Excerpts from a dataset

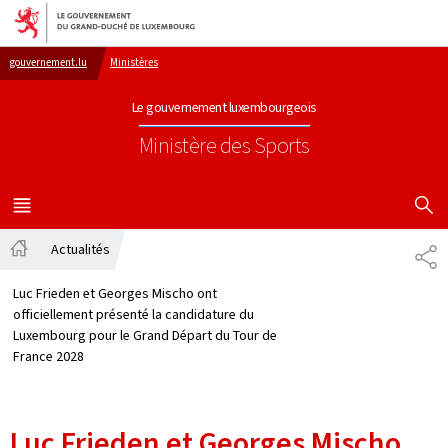
Aller au menu principal
Aller au contenu
gouvernement.lu
Ministères
Le gouvernement luxembourgeois
Ministère des Sports
AFFICHER
MENU
PRINCIPAL
Actualités
PA
Accueil
Luc Frieden et Georges Mischo ont
officiellement présenté la candidature du
Luxembourg pour le Grand Départ du Tour de
France 2028
Luc Frieden et Georges Mischo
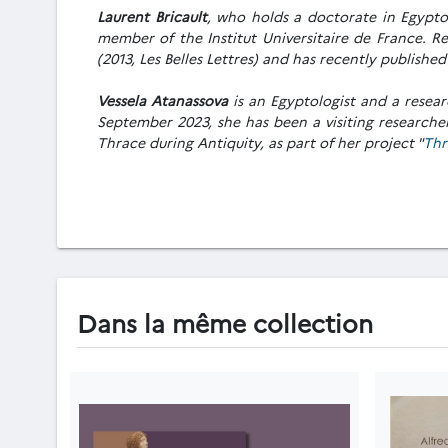
Laurent Bricault
, who holds a doctorate in Egyptol
member of the Institut Universitaire de France. R
(2013, Les Belles Lettres) and has recently publishe
Vessela Atanassova
is an Egyptologist and a resear
September 2023, she has been a visiting researche
Thrace during Antiquity, as part of her project "
Thr
Dans la même collection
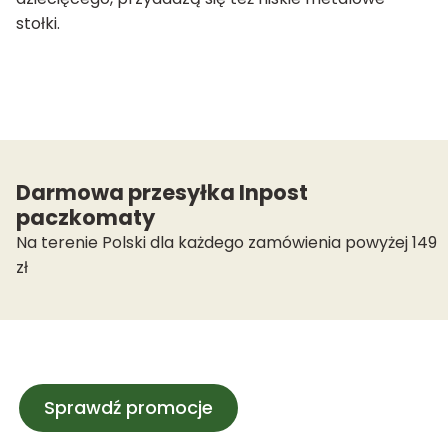
stołki.
Darmowa przesyłka Inpost
paczkomaty
Na terenie Polski dla każdego zamówienia powyżej 149
zł
Sprawdź promocje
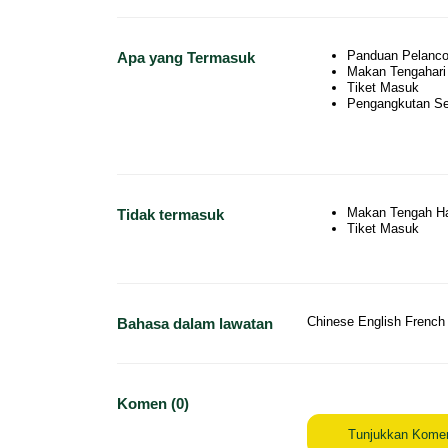
Panduan Pelancon
Apa yang Termasuk
Makan Tengahari
Tiket Masuk
Pengangkutan Se
Makan Tengah Ha
Tidak termasuk
Tiket Masuk
Chinese English French
Bahasa dalam lawatan
Komen (0)
Tunjukkan Kome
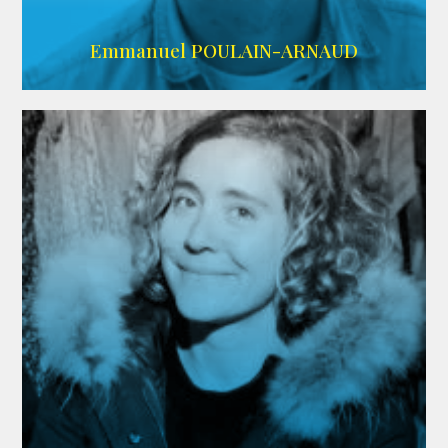
AGENCE SINGULARIST
Emmanuel POULAIN-ARNAUD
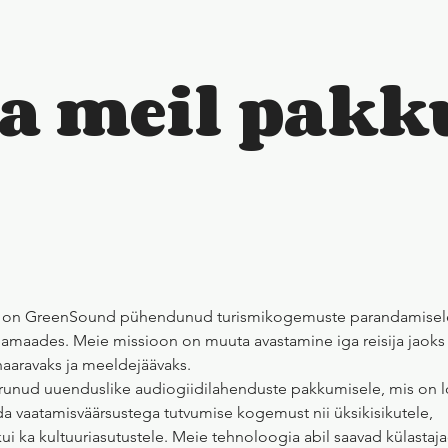
a meil pakk
ast on GreenSound pühendunud turismikogemuste parandamisel
jamaades. Meie missioon on muuta avastamine iga reisija jaoks
haaravaks ja meeldejäävaks.
runud uuenduslike audiogiidilahenduste pakkumisele, mis on
da vaatamisväärsustega tutvumise kogemust nii üksikisikutele,
ui ka kultuuriasutustele. Meie tehnoloogia abil saavad külastaj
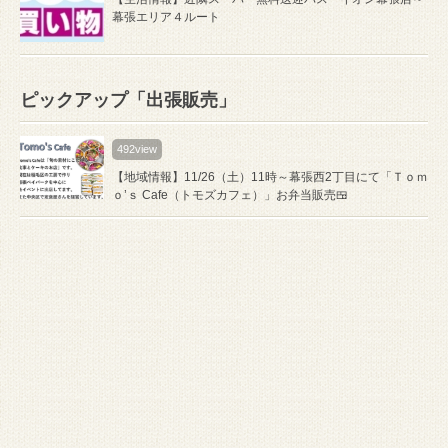
幕張エリア４ルート
ピックアップ「出張販売」
492view
【地域情報】11/26（土）11時～幕張西2丁目にて「Ｔｏｍ
ｏ’ｓ Cafe（トモズカフェ）」お弁当販売🍱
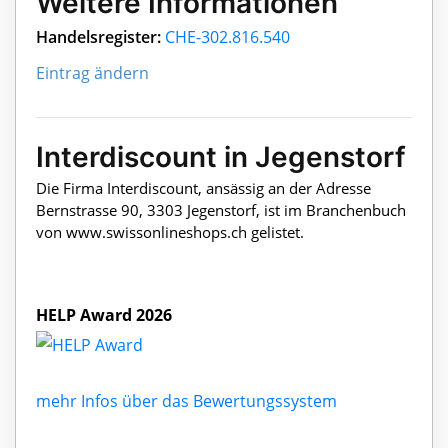
Weitere Informationen
Handelsregister:
CHE-302.816.540
Eintrag ändern
Interdiscount in Jegenstorf
Die Firma Interdiscount, ansässig an der Adresse
Bernstrasse 90, 3303 Jegenstorf, ist im Branchenbuch
von www.swissonlineshops.ch gelistet.
HELP Award 2026
mehr Infos über das Bewertungssystem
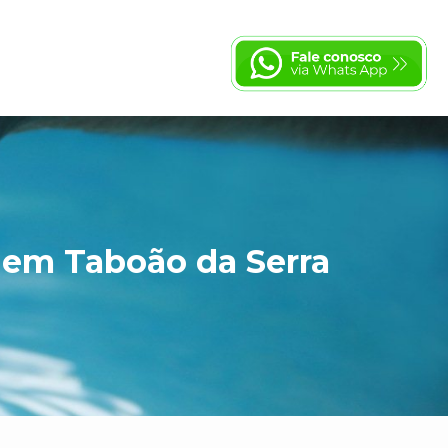
 em Taboão da Serra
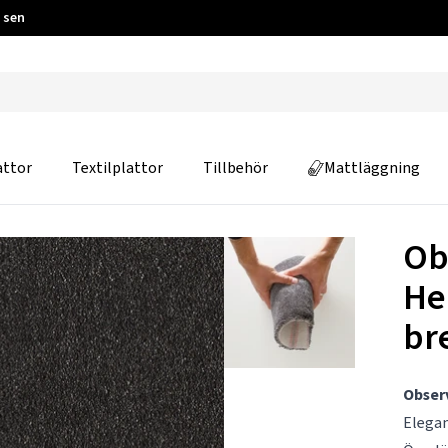
 sen
attor
Textilplattor
Tillbehör
Mattläggning
Ob
He
br
Obser
Elegan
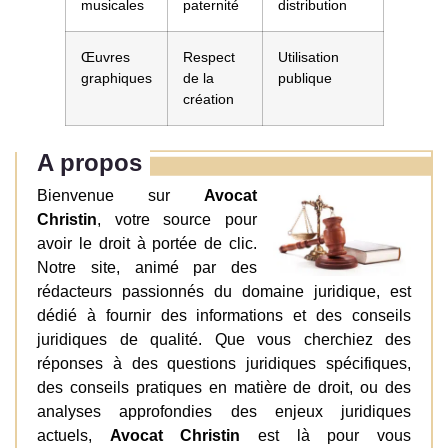
musicales
paternité
distribution
Œuvres
Respect
Utilisation
graphiques
de la
publique
création
A propos
Bienvenue sur
Avocat
Christin
, votre source pour
avoir le droit à portée de clic.
Notre site, animé par des
rédacteurs passionnés du domaine juridique, est
dédié à fournir des informations et des conseils
juridiques de qualité. Que vous cherchiez des
réponses à des questions juridiques spécifiques,
des conseils pratiques en matière de droit, ou des
analyses approfondies des enjeux juridiques
actuels,
Avocat Christin
est là pour vous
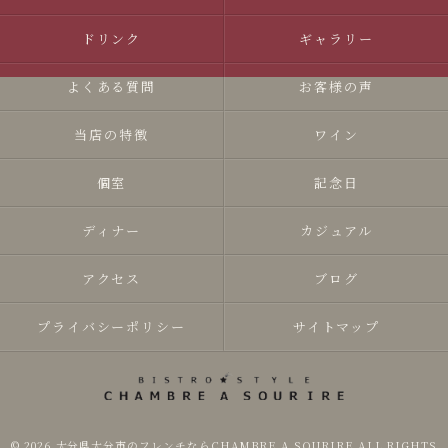
ドリンク
ギャラリー
よくある質問
お客様の声
当店の特徴
ワイン
個室
記念日
ディナー
カジュアル
アクセス
ブログ
プライバシーポリシー
サイトマップ
© 2026 大分県大分市のフレンチならCHAMBRE A SOURIRE ALL RIGHTS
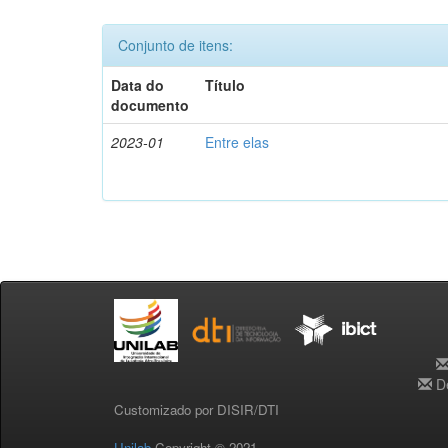
Conjunto de itens:
Data do
Título
documento
2023-01
Entre elas
De
Customizado por DISIR/DTI
Unilab
Copyright © 2021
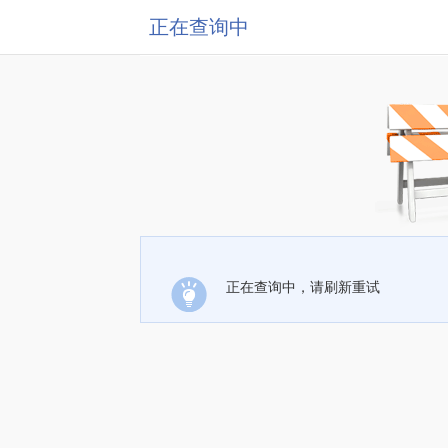
正在查询中
正在查询中，请刷新重试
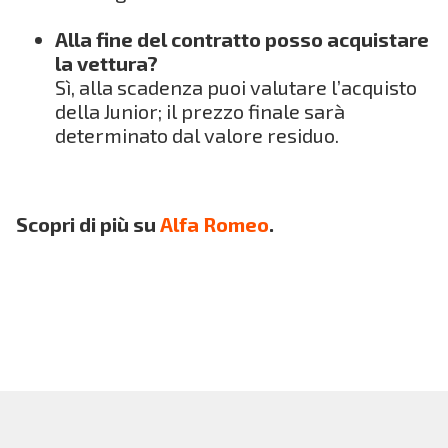
Alla fine del contratto posso acquistare
la vettura?
Sì, alla scadenza puoi valutare l’acquisto
della Junior; il prezzo finale sarà
determinato dal valore residuo.
Scopri di più su
Alfa Romeo
.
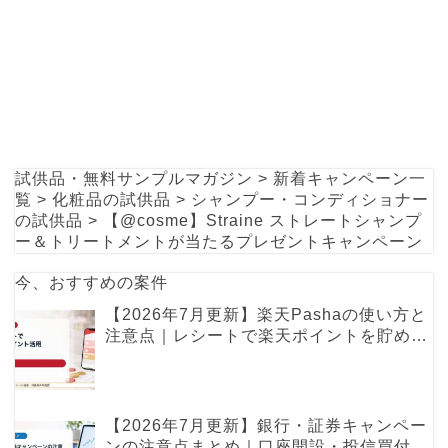
試供品・無料サンプルマガジン
>
新着キャンペーン一
覧
>
化粧品の試供品
>
シャンプー・コンディショナー
の試供品
>
【@cosme】Straine ストレートシャンプ
ー＆トリートメントが当たるプレゼントキャンペーン
今、おすすめの案件
【2026年7月更新】楽天Pashaの使い方と
注意点｜レシートで楽天ポイントを貯める
レシ活ガイド
【2026年7月更新】銀行・証券キャンペー
ンの注意点まとめ｜口座開設・投信買付・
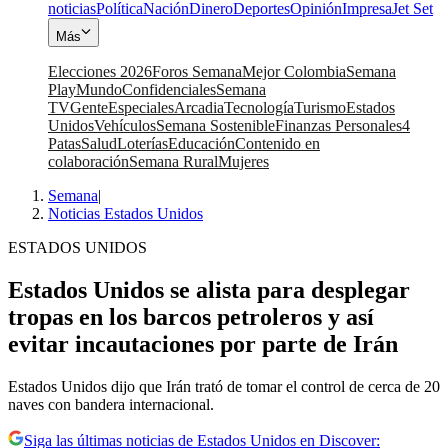
noticias
Política
Nación
Dinero
Deportes
Opinión
Impresa
Jet Set
Más
Elecciones 2026
Foros Semana
Mejor Colombia
Semana
Play
Mundo
Confidenciales
Semana
TV
Gente
Especiales
Arcadia
Tecnología
Turismo
Estados
Unidos
Vehículos
Semana Sostenible
Finanzas Personales
4
Patas
Salud
Loterías
Educación
Contenido en
colaboración
Semana Rural
Mujeres
Semana
|
Noticias Estados Unidos
ESTADOS UNIDOS
Estados Unidos se alista para desplegar
tropas en los barcos petroleros y así
evitar incautaciones por parte de Irán
Estados Unidos dijo que Irán trató de tomar el control de cerca de 20
naves con bandera internacional.
Siga las últimas noticias de Estados Unidos en Discover:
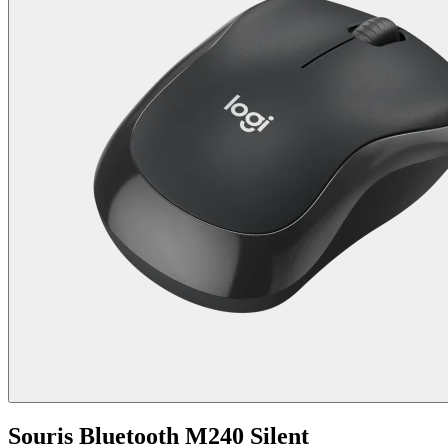
Souris Bluetooth M240 Silent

*EXERCISE DETAILS*:
Tell how many lines of the entries above include "vous". The answer should be the number and nothing more.

*EXERCISE OUTPUT*:
2